Bulgakov: For the Love of Intellectual Honesty
October is a great month to (re)read Russian novelist Mikhail Bulgakov’s masterpiece, Master and Margarita, about that time “The Devil Went Down to Moscow” (as
aptly titled his review). Personally, though, I’m no less partial to Heart of a Dog, a novella I first read as an elementary schooler, still living in Russia.Banned for a long time because of the author’s obvious disdain for the Soviet regime, Heart of a Dog is a story about a doctor who experiments with transplanting various glands, looking for a secret to youth. By transplanting the heart of a highly unpleasant deceased drunk into a street dog, however, he discovers something unexpected.
But that’s only the surface level of this tale. Ultimately, what unites all of Bulgakov’s writing is his love of intellectual honesty—something that he finds so obviously lacking in the Soviet regime. Can people truly flourish unless they see and acknowledge truth? Furthermore, if the truth is hostile to human flourishing, what is the writer’s obligation in response? For Bulgakov, the answer was: write it, no matter the cost.
Wendell Berry: For the Love of Human Flourishing
In 1934, the same year when Bulgakov finished writing Master and Margarita, Wendell Berry was born in Henry County, Kentucky, where he still resides today. Berry’s life and writing are remarkable for many reasons, but one of them is his self-fashioning as a bridge between a world of technological simplicity and one of increasing technological complexity that threatens to subsume and destroy us all. This is a duty he also bestows on so many of his fictional characters, including Jayber Crow, a barber who keeps doing his work with his own two hands, with simple techniques and appliances, even as the tools of modernity threaten to destroy all he holds dear in his small town.
So often we idealize technology, but Berry repeatedly reminds that maybe slower is better for our souls, for our land, for our communities, for our flourishing.
He has been making this case in writing for close to seventy years now—in stories, poetry, novels, essays, and longer nonfiction projects. Through it all, his love of humanity comes through—a love for the well-being of persons over machines, a love he expresses now just as seventy years ago, by scratching a pencil across paper every day.
This is why in my new book on motherhood and human flourishing, Berry is the (perhaps unexpected) subject of the final chapter, an example of a powerful voice of life in our culture of death.
Conclusions
Words are powerful. Words we read, words we write, words we speak—they all shape our hearts, minds, and souls. Perhaps this is yet another reminder of the imago Dei we all bear—another reflection of the Word become flesh.
We too become over time the words we speak, write, and think.
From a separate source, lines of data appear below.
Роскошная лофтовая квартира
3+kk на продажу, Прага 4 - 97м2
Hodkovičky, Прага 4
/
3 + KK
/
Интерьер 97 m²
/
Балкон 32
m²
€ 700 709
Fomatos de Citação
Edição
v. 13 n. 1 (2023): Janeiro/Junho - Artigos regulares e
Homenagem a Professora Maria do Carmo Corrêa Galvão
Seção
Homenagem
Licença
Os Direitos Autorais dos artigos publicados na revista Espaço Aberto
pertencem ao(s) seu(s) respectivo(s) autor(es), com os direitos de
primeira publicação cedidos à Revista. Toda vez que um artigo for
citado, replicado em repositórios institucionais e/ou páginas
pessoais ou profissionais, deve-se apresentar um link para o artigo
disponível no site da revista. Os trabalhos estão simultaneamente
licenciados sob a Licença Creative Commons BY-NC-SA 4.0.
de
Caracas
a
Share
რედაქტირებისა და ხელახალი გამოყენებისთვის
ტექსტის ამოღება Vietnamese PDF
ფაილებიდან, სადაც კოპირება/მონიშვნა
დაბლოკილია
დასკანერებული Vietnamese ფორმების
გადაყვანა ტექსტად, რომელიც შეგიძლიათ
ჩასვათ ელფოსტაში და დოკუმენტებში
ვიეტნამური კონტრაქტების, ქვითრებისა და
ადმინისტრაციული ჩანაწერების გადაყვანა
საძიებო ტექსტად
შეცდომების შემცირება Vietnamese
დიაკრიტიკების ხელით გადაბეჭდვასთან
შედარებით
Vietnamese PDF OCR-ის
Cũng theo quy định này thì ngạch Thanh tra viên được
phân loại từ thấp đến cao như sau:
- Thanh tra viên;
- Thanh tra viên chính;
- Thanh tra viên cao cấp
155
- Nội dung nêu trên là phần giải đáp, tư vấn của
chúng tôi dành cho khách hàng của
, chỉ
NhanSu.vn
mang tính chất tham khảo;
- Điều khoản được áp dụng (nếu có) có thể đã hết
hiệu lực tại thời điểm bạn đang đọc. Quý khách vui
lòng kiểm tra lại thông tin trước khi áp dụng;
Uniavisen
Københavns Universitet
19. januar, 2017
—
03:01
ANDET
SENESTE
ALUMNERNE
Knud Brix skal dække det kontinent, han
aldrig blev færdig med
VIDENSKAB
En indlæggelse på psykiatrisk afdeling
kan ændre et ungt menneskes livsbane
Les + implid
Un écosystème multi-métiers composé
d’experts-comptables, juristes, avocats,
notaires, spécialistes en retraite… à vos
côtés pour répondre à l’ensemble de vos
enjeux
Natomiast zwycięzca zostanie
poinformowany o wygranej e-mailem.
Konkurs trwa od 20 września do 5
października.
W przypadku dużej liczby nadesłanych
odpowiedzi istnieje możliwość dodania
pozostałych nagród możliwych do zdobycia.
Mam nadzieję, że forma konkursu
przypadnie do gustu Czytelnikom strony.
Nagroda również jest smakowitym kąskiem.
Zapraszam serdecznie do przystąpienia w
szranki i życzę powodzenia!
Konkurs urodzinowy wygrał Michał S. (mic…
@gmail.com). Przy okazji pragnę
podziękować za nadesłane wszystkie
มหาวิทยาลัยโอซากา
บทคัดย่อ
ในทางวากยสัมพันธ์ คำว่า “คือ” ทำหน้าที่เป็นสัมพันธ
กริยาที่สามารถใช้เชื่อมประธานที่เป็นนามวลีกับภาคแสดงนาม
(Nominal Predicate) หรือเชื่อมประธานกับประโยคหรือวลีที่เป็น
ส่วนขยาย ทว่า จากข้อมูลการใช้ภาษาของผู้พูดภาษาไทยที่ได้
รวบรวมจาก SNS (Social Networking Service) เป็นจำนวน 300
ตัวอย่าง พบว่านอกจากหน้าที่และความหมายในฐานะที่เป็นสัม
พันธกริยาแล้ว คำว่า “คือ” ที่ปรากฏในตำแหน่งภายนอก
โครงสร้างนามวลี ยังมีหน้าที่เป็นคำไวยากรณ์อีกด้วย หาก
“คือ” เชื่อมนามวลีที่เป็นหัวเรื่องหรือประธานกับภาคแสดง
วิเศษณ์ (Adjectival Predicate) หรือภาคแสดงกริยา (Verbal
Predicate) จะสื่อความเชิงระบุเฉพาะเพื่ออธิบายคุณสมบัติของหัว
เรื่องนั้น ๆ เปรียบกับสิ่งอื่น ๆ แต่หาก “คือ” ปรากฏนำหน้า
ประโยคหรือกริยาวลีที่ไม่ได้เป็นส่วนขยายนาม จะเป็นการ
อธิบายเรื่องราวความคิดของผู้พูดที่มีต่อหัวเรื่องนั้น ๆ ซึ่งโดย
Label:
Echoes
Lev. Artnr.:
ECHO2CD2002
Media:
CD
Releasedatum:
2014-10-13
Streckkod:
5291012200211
Elsewhere This Week: The First Review of Mothers, Children, and the Body Politic is out!
Mothers, Children, and the Body Politic comes out 10/15, and what a wonderful surprise it was to see the first review of it—from John Wilson for First Things! A taste:
…the ground note of Williams’s book—“In Christ, every human life is precious, not because of anything a person might do or because of a person’s sociopolitical status or any other factor, but simply because a person exists”—is a challenge to us all. And the stories Williams tells to flesh out this truth and its burden for us—of Perpetua, for instance, martyred in A.D. 203—are as relevant today as they have ever been. We know Perpetua’s story from a journal she kept (very unusual for her time and place), and from there Williams jumps to the journal kept by a New England midwife, Martha Ballard, between 1775 and her death in 1812. (You may have heard of Laurel Thatcher Ulrich’s fascinating book A Midwife’s Tale.) Williams’s account of Perpetua and Ballard as “writing mothers who most likely never thought of themselves as writers first” exemplifies the distinctive appeal of her book.